Acabo de llegar de un funeral. Hace unos días murió una persona conocida, la hermana de un tío político y, como es costumbre en nuestro país y en la religión en que nos bautizaron, al cabo de unas semanas se le hace un funeral.
Las personas que no pudieron asistir al entierro o aquellas más cercanas que quieren reiterar su acompañamiento a los dolientes -habría que hacer una entrada sólo para comentar esas bonitas palabras que repetimos sin darnos cuenta de su peso- asisten a esa misa donde se nombra al difunto y se ruega que sea acogido en el cielo, prometido desde el bautizo.

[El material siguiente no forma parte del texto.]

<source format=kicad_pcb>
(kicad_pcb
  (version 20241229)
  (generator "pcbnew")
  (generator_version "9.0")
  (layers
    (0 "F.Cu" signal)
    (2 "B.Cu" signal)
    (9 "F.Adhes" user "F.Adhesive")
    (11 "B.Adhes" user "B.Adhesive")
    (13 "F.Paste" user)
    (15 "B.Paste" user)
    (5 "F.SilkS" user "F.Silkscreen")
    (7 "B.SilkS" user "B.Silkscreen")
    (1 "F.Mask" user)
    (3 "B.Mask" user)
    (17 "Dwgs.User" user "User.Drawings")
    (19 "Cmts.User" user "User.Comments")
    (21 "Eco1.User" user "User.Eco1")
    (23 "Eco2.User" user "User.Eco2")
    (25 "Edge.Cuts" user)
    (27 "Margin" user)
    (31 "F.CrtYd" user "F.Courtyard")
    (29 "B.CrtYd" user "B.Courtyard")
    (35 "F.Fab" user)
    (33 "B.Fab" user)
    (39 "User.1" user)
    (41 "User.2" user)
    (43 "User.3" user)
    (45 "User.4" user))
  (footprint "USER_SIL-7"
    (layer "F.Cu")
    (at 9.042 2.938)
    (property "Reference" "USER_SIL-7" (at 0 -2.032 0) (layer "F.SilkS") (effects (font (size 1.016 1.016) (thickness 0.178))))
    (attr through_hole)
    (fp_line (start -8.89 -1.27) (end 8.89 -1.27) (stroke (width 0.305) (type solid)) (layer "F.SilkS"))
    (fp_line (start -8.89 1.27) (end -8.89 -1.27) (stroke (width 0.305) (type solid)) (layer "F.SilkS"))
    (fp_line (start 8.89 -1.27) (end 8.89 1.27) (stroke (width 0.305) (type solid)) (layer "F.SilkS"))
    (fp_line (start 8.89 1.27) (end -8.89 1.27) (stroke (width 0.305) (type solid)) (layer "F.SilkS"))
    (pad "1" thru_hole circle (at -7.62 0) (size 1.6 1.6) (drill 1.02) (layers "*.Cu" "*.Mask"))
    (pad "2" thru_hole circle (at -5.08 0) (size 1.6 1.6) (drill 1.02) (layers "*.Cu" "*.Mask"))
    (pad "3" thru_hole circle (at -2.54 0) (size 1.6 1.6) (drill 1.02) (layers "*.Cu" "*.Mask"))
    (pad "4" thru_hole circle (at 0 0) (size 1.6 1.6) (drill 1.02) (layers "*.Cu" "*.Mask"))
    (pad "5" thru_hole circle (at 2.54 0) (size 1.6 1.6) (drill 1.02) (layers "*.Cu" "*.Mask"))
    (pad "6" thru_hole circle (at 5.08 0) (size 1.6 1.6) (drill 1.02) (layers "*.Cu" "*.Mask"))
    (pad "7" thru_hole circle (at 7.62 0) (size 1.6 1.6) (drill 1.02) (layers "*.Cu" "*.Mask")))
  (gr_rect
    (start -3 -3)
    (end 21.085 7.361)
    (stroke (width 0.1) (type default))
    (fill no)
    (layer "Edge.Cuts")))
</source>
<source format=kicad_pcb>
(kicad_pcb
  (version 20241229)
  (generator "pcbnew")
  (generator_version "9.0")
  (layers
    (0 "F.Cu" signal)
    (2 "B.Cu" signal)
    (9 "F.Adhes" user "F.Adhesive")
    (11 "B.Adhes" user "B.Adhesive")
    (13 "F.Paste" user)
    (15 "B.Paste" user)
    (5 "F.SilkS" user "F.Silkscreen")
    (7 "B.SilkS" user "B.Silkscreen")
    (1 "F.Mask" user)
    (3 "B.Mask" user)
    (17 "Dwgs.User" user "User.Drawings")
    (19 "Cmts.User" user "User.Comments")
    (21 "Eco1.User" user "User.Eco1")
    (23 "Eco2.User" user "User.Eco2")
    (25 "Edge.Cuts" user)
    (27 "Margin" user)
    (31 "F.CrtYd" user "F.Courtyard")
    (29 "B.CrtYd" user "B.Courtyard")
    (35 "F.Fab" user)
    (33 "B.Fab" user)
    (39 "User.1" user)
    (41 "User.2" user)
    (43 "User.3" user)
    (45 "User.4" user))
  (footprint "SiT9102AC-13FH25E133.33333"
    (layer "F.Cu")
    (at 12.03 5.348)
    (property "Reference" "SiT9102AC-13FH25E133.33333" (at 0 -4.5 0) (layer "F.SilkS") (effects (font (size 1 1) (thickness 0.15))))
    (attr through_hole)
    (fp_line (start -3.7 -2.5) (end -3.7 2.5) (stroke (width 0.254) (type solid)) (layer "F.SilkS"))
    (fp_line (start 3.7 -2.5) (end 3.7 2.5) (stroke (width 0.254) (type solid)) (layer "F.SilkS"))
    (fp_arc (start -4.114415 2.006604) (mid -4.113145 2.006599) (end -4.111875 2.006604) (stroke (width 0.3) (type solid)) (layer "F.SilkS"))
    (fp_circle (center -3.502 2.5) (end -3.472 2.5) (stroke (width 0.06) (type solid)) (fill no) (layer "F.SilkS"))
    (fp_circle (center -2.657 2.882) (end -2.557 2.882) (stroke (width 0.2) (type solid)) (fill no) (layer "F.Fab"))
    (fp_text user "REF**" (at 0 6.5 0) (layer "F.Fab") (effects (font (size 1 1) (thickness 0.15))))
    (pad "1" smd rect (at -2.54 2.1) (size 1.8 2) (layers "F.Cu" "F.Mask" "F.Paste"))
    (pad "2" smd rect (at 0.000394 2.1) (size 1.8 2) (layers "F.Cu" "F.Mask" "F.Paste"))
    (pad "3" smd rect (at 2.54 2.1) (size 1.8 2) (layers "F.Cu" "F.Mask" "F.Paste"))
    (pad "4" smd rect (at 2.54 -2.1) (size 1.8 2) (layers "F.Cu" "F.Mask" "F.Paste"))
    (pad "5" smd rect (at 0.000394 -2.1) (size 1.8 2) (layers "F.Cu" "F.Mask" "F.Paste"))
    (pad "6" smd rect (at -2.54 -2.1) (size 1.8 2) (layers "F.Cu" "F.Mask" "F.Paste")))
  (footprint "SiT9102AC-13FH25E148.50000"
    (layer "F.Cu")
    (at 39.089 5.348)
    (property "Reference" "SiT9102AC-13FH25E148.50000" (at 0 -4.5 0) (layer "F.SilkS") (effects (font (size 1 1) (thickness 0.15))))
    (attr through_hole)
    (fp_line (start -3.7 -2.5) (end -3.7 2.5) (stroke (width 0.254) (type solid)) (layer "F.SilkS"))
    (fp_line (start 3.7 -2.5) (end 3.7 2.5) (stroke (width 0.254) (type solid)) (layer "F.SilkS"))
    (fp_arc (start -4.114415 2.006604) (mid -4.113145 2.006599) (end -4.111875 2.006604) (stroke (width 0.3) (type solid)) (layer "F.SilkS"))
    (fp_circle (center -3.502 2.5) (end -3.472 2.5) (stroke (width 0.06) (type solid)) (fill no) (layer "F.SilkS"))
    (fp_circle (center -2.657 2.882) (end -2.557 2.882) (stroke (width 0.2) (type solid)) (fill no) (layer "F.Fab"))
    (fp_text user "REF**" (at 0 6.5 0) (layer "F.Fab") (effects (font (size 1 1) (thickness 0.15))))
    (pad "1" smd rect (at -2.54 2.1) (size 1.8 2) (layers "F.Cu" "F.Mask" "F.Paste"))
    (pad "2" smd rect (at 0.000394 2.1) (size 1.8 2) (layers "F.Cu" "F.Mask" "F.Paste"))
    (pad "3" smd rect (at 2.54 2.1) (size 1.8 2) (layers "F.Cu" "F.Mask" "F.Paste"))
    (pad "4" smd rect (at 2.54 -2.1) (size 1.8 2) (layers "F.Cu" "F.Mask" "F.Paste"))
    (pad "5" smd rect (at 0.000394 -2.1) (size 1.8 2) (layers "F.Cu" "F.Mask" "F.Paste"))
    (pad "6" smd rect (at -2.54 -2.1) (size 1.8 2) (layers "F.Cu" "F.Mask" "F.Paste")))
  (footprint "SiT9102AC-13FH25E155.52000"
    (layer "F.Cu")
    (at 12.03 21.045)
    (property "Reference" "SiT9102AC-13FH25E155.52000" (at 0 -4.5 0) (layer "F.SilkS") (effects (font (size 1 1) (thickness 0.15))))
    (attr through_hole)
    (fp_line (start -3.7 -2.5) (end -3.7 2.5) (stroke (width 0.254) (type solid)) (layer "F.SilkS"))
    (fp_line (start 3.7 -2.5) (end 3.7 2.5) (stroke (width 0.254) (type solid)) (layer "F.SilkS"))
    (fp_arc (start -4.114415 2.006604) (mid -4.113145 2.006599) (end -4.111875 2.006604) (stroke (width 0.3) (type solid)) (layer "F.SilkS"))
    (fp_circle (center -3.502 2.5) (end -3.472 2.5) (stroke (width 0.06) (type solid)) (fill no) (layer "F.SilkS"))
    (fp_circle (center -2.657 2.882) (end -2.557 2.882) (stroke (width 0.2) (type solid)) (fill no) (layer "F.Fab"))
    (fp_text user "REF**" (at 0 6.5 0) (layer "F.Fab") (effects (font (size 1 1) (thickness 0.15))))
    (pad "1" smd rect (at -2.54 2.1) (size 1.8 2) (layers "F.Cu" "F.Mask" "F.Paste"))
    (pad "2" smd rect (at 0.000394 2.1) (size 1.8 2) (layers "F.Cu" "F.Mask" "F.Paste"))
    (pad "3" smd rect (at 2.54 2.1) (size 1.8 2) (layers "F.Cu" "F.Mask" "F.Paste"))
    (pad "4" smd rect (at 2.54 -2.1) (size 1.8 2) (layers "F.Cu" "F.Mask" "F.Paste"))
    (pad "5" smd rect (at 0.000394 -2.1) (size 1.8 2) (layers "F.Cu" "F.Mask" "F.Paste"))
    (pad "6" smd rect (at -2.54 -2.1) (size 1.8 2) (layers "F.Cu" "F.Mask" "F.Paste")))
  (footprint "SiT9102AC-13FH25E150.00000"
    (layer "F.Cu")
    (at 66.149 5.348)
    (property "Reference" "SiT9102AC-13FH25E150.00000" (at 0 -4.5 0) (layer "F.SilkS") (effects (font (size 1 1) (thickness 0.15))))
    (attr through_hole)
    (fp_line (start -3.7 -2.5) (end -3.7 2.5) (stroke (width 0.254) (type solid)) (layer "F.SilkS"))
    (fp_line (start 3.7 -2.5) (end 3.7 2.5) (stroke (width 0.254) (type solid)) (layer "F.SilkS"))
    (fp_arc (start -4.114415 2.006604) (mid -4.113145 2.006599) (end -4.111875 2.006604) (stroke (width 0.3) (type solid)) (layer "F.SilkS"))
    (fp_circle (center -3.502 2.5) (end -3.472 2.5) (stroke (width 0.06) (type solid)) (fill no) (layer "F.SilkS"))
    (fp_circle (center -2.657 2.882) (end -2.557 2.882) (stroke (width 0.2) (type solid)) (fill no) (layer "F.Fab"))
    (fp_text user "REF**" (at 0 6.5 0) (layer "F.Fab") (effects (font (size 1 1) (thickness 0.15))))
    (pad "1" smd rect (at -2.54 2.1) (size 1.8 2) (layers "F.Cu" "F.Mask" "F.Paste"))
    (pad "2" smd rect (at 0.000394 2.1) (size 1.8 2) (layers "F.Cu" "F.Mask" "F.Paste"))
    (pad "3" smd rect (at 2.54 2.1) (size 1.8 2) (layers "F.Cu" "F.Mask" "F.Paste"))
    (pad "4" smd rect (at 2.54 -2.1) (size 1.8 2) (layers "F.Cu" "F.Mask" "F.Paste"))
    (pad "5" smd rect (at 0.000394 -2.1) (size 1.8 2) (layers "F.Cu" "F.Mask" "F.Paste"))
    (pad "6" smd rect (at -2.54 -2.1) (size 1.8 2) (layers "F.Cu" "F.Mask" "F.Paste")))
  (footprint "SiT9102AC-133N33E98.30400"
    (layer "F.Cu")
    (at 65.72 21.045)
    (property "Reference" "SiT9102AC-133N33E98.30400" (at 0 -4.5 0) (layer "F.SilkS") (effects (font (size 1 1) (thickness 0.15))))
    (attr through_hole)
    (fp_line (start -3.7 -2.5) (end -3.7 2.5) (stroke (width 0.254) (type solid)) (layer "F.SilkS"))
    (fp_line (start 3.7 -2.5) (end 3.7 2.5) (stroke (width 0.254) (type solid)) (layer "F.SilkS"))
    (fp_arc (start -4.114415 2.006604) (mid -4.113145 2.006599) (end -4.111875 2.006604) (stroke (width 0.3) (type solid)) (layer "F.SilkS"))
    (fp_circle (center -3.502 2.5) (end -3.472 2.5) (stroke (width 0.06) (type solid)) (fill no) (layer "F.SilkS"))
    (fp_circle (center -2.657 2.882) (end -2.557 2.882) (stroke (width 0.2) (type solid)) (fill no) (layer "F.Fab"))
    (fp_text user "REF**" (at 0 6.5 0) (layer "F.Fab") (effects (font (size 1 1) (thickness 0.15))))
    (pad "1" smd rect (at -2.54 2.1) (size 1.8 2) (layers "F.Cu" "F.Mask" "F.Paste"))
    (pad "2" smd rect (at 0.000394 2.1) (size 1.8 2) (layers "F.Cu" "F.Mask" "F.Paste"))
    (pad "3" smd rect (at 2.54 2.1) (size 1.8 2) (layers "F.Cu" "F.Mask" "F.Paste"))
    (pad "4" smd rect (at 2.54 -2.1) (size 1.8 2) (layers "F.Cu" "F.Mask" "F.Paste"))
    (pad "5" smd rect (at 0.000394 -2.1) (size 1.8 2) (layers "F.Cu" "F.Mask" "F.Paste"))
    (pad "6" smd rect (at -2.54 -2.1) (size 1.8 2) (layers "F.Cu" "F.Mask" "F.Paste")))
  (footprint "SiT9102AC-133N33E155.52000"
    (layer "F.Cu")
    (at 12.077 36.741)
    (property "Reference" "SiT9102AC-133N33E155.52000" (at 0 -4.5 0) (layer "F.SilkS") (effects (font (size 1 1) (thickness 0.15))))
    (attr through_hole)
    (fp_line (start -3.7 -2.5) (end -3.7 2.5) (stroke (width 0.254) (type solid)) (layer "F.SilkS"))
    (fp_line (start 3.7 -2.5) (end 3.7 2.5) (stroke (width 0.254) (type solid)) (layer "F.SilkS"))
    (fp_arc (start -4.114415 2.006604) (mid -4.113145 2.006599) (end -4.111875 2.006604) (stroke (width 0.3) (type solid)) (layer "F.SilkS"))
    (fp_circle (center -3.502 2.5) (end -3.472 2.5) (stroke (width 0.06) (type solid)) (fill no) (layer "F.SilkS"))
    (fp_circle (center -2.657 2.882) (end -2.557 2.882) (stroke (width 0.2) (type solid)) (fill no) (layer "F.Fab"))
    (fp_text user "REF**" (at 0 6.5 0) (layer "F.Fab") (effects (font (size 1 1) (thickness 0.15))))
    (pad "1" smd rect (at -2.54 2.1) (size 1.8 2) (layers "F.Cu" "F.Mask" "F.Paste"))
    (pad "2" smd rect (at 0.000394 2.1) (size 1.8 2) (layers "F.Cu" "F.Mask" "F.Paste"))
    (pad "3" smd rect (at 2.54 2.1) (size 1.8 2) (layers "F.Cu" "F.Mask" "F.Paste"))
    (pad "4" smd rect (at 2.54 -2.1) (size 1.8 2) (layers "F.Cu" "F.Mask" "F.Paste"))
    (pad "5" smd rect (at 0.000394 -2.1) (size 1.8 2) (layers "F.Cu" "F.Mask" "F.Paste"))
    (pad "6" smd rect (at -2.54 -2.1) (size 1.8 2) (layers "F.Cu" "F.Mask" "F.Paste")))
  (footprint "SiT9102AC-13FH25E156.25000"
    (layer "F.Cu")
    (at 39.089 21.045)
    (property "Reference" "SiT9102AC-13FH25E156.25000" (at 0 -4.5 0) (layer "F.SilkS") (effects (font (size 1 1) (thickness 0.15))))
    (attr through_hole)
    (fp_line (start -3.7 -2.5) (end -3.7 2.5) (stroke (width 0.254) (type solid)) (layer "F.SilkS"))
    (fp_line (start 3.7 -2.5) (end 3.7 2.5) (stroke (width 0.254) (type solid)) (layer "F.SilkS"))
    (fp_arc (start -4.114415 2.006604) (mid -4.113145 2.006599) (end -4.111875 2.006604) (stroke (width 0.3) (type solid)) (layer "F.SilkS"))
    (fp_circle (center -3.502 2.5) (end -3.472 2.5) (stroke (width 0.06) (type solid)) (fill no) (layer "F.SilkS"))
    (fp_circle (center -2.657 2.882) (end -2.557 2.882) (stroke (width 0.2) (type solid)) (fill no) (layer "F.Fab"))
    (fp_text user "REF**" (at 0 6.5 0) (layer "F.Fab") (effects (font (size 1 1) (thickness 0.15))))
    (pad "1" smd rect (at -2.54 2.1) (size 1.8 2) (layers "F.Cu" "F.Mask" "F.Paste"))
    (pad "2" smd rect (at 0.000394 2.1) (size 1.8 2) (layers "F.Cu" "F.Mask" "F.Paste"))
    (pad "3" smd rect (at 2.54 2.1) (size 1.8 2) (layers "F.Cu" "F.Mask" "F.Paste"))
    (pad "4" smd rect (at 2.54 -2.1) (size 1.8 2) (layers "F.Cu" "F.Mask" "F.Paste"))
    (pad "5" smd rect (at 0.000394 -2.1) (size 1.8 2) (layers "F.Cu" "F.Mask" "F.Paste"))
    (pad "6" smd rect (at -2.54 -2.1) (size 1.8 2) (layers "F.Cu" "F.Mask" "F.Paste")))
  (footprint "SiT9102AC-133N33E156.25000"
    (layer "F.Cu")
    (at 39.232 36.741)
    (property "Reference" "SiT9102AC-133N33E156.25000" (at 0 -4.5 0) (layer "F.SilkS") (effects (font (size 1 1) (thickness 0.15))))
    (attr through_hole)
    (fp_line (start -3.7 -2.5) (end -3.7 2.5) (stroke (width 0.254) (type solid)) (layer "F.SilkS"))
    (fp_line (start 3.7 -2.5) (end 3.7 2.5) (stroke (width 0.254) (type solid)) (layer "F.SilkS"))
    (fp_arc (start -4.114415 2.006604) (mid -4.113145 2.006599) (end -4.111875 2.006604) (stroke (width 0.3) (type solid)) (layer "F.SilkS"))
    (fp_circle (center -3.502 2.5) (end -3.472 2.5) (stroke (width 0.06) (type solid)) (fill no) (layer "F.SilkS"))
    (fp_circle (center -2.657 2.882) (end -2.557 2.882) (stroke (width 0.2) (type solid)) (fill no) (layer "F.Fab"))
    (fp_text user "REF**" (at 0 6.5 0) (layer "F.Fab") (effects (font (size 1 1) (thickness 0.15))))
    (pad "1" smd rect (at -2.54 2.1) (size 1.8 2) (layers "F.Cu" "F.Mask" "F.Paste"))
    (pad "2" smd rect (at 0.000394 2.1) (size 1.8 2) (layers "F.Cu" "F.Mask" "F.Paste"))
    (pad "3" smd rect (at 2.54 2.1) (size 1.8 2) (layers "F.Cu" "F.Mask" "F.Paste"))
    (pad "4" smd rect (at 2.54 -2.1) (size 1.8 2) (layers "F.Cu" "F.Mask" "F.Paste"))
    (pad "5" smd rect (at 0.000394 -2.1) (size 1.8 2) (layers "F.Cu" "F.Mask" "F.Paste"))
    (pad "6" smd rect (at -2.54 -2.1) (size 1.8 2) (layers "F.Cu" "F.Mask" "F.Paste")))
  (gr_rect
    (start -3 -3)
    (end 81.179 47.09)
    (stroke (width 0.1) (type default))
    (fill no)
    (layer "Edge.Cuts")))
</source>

Las palabras que dicen los sacerdotes en esos casos son terriblemente vacías: poco pueden consolar a quien está sufriendo y parecen dichas para que uno se alegre por lo ocurrido y esté deseando morirse porque lo que le espera es maravilloso y alejado del sufrimiento que nos rodea. No son sensibles a los diversos grados de fe que tienen los que asisten ni a si las circunstancias de la muerte les han hecho perder la confianza y tambalear las creencias que les inculcaron.
Sin embargo, por sorpresa, hay cosas que todavía conmueven: la luz de las iglesias o su penumbra, la entrega que se ve en gente o muy joven o muy vieja, la austeridad o el barroquismo, las velas, la liturgia repetida en tantas voces... y las letras de algunos himnos que, de repente, te dan ganas de creer por encima de todo. De volver a pensar que alguien vela por ti -la mano que sostiene, el pecho que cobija- sin pedirte nada a cambio. Que alguien te quiere por encima de todo y nunca te abandonará. Que alguien te espera para perdonarte todo lo malo y premiarte todo lo bueno. Alguien que no va a fallarte ni queriendo, ni sin querer.
Luego sales de allí y recuerdas los dolores -propios y ajenos-, las cosas pedidas y nunca concedidas, los desgarros que se te han ido acumulando, las desgracias que la humanidad acumula y sientes que el argumento era bonito pero poco creíble. Lástima.